Of course, we know that it is in equilibrium. So the dipole must be arranged negatively in order that the dipole opposes further movement of charges.
Does that help a little?
The idea of holes is important. An easy way to see them is as an incomplete covalent bond that makes it fairly easy for an electron in another covalent bond to just "drop in." But this picture's description (from here) of the n- and p-doped semiconductors also provides some help:
The darkness tells you how filled the band is. So very white means "not filled" and very black means "totally filled." With the p-doped semiconductor, you can see that the almost entirely filled valence band is very close to the Fermi level, \$E_F\$. But the next band above that (the conduction band) is energetically far above the Fermi level. So electrons may "hop" from one covalent bond to another "fairly easily" in a p-material.
But at a finer level, I think they are called holes because the Bloch states at the Fermi surface providing the conduction have "negative mass" ... and because having negative charges with negative mass is actually better seen as having "positive holes with positive mass."
Calculating the electronic band structures is a matter of solid state physics, which addresses itself to lattice structures with atoms that are very close together rather than very far apart. When far apart, you get the usual atomic orbital energy locations.
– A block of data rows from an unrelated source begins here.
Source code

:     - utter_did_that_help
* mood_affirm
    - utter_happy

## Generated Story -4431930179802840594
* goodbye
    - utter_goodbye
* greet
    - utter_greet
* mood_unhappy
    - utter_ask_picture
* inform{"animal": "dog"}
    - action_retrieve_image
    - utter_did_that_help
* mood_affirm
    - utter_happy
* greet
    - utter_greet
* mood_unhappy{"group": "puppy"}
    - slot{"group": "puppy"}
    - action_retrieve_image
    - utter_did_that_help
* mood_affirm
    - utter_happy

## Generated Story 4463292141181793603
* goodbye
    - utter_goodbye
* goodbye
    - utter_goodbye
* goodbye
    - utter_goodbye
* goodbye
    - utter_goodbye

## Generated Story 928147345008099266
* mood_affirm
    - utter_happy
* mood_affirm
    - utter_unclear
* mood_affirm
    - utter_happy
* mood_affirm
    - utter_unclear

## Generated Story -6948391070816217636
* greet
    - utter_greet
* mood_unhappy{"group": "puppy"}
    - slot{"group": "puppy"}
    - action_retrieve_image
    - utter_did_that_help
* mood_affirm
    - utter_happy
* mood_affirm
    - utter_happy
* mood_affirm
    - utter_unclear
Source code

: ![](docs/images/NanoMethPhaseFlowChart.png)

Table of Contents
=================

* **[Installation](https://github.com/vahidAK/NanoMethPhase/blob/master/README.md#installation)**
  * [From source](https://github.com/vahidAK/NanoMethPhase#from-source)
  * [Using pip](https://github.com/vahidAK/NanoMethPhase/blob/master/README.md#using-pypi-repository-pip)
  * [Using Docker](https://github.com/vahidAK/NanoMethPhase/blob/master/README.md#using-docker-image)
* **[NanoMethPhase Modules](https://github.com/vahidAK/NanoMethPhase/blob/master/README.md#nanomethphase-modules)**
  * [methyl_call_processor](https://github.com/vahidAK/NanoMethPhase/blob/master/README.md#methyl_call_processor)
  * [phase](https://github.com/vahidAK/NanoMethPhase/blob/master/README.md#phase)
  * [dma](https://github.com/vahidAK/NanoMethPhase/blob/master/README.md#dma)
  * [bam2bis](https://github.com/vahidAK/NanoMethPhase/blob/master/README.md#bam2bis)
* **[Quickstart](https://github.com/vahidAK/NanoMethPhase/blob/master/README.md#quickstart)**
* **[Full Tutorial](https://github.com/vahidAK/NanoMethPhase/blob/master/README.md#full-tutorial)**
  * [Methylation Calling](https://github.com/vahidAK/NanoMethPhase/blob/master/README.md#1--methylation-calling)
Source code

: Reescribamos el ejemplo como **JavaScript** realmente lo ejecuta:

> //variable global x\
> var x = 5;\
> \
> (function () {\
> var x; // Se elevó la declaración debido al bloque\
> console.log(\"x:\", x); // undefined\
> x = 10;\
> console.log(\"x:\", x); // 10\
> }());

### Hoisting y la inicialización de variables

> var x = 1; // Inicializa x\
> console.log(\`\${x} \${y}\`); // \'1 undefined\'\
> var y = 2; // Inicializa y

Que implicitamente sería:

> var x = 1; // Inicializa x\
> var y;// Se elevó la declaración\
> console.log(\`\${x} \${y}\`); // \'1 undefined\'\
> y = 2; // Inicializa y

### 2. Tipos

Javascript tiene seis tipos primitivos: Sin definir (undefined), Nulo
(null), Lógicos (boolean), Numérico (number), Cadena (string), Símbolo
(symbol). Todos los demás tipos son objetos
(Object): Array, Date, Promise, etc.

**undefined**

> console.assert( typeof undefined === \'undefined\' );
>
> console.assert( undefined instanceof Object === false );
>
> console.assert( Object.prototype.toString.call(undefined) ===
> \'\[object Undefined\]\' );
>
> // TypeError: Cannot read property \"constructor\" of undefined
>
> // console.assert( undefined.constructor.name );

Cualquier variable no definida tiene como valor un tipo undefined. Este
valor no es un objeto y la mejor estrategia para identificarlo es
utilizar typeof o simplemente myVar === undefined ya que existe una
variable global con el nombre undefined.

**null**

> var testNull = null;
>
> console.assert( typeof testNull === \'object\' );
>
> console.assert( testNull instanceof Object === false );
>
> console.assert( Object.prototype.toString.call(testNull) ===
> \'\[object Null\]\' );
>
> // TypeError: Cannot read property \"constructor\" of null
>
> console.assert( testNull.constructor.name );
But when in a crystal lattice, with the atoms very close together, the simple and nicely separated atomic orbital energy levels become myriad molecular orbital energy levels bunched up in such very close proximity that it is better to call them "bands", instead. (This is emphasized by the added fact that there are forbidden "gaps" between them, making the bands stand out more clearly.) And it is mostly the two bands that are nearest the Fermi energy level that people look at because the others are either filled and stay filled (and therefore can be ignored) or else unfilled and stay unfilled (and therefore can also be ignored.)
(Band theory applies the wave function approach to a uniform structure and, for semiconductors with lattice disruptions or a PN interface, needs to be modified with band bending.)